The last question is whether the process will terminate, when we define the termination as each robot has settled down on one of the targets. The answer is definitely yes. Whenever at least one robot is moving, the total distance between the robots and the target nodes is strictly decreasing because there is no deadlock. Therefore, if each robot has a distinct target node, which means a perfect matching, they will eventually reach one of them. By the selection criteria, each robot will surely have the distinct target at last, and this guarantees the perfect matching.

Analysis of the Distributed Matching: Successively Finding the Local Optimum

Here we explain the details of the proposed locally optimal matching and its performance compared with the global optimum. The algorithm is quite simple as shown in Algorithm 3. When a robot p has found that the other q occupied its target before it arrives, they merge their Matching list, {Rq, Tq} and {Rp, Tp}. Based on the merged Matching list and its starting node, it calculates the next target which is incident on the locally optimal matching Mp+q. We can efficiently obtain it by Hungarian algorithm[3] which has O(k3) runtime.
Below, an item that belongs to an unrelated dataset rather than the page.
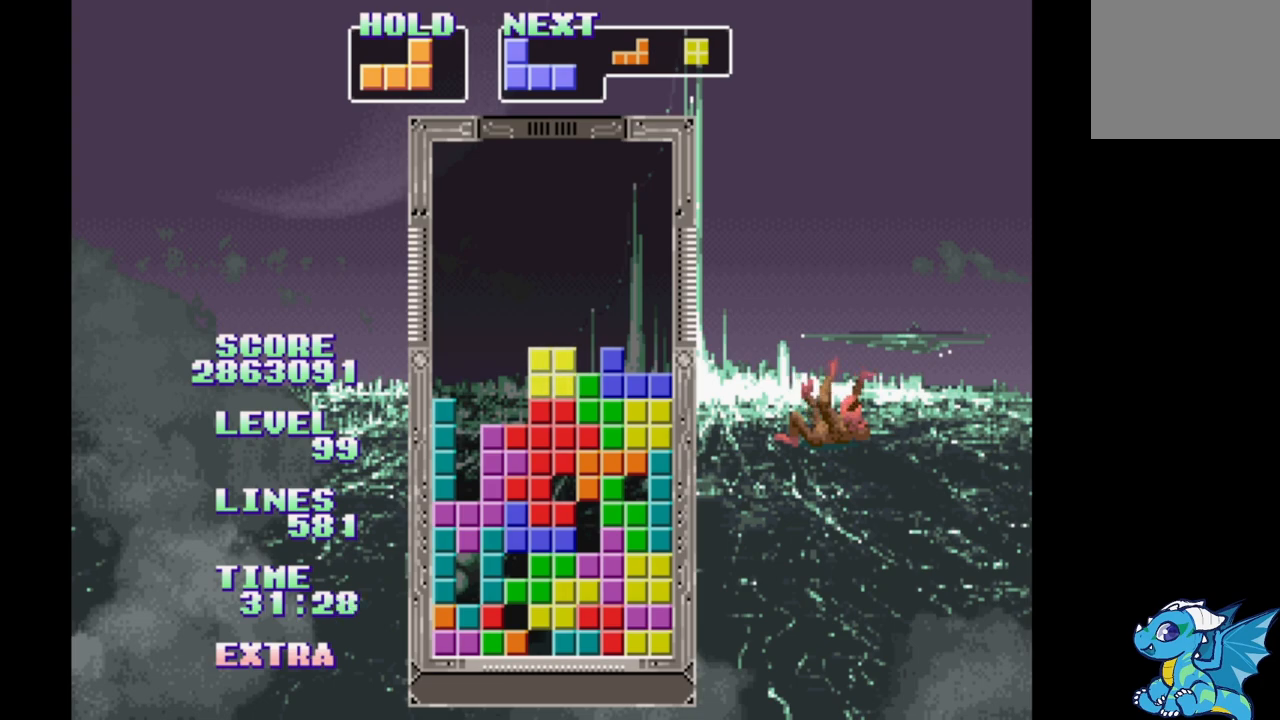
{"buttons": [], "events": [[50, "B", "up"], [167, "B", "down"], [283, "B", "up"], [367, "B", "down"], [500, "B", "up"]]}
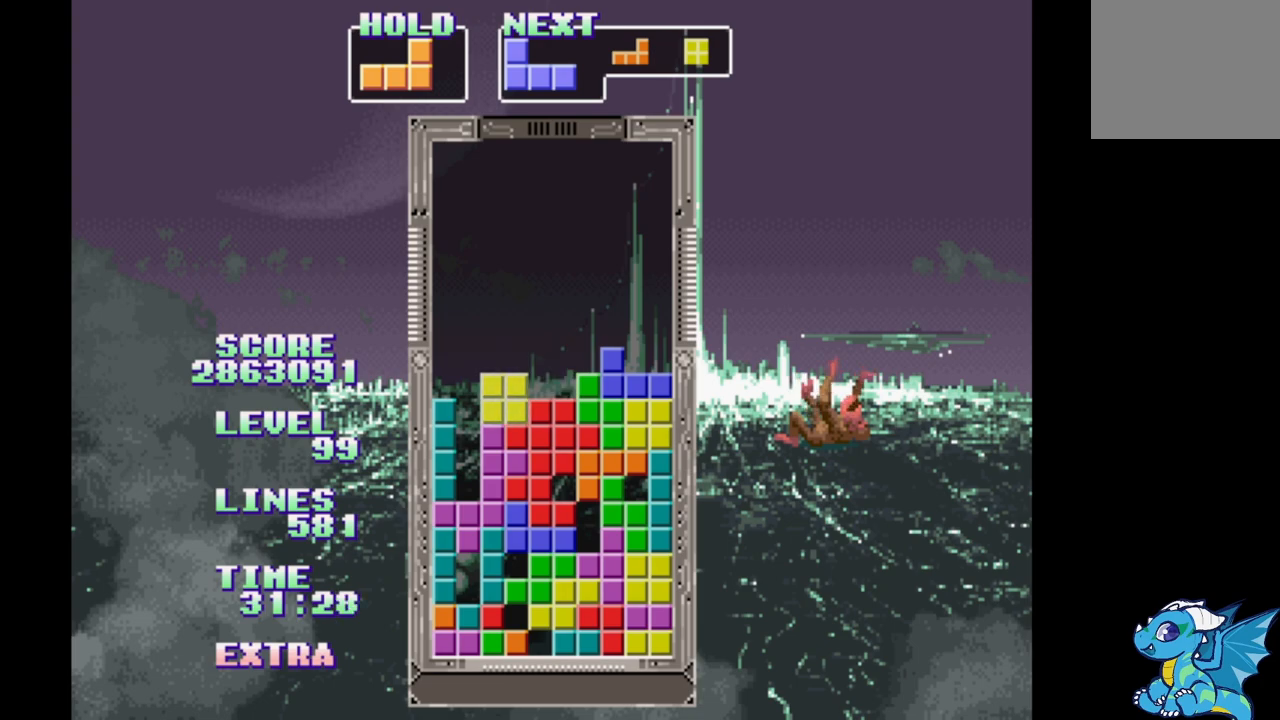
{"buttons": [], "events": [[50, "B", "down"], [133, "B", "up"], [217, "B", "down"], [300, "B", "up"], [383, "B", "down"], [450, "B", "up"]]}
Assume that each robot has the cost matrix C where Cij = cost of the shortest path from ri to tj.

Fig. 6. Two robots are deploying according to the proposed matching algorithm: (a) initially, robot #1 and #2 have the same target node by the local optimal matching (b) Robot #1 arrives earlier than #2, and now it has its matching list [{r1}, {t1}]. (c) Robot #2 finds out t1 has already been occupied upon its arriving at t1. (d) Robot #2 gets a new target t2 by calculating the locally optimal matching with [{r1, r2}, {t1}]. After arriving t2, it updates the matching list by [{r1, r2}, {t1, t2}]
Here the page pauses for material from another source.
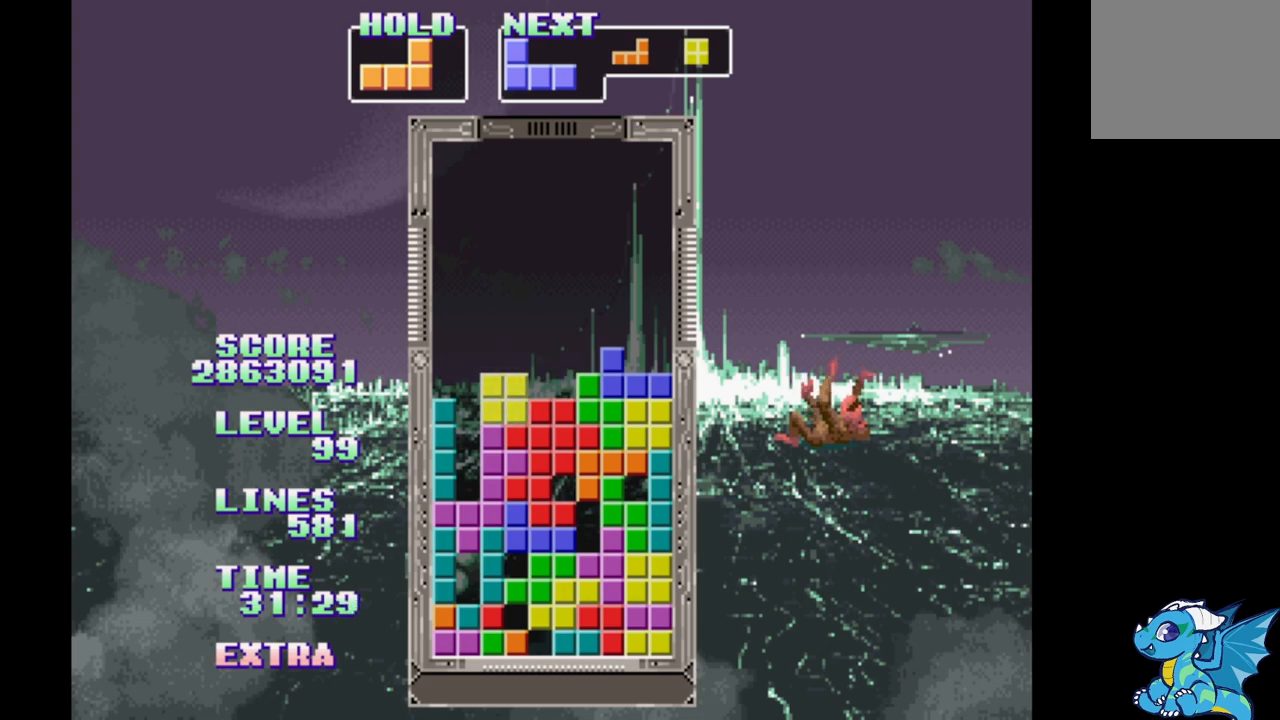
{"buttons": [], "events": [[50, "B", "down"], [133, "B", "up"], [217, "B", "down"], [300, "B", "up"], [383, "B", "down"], [483, "B", "up"]]}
It turns out that the proposed distributed deploying algorithm has O(k^2) asymptotical competitive ratio. Details can be found in our paper.

Implementation: Simulation/Experiment

The proposed distributed deployment algorithm has been implemented in simulation. Given a normal environment with the trusses, it turns out to produce surprisingly better results than the theory expected. The experiments are successfully performed to prove that the algorithm is working in the real world with a physical robot.

A. Simulation

To make sure the robots move in parallel, each one is simulated as independent process (thread). The target nodes and the initial nodes of the left and right grippers are randomly selected, and the left gripper is set as an anchor. We have tested two kinds of a map as a spare and dense graph. Although the dense one may not look dense enough to be a dense graph as does in graph theory, where edges outnumbers nodes, the shape is reasonable in a sense that the robots only move on the trusses where uniformly-spaced horizontal and vertical bars are in general. At each graph, 2~10 robots are simulated 100 times, respectively. The parameter of the fixed time to wait for the communication is set 0.1 second. Note that the less the time, the larger number of the communication and the less total execution time. The total time is defined as the spending time from the start of the simulation to where every robot settles down. Note that in a real distributed system, we cannot find the total time since there is no central controller.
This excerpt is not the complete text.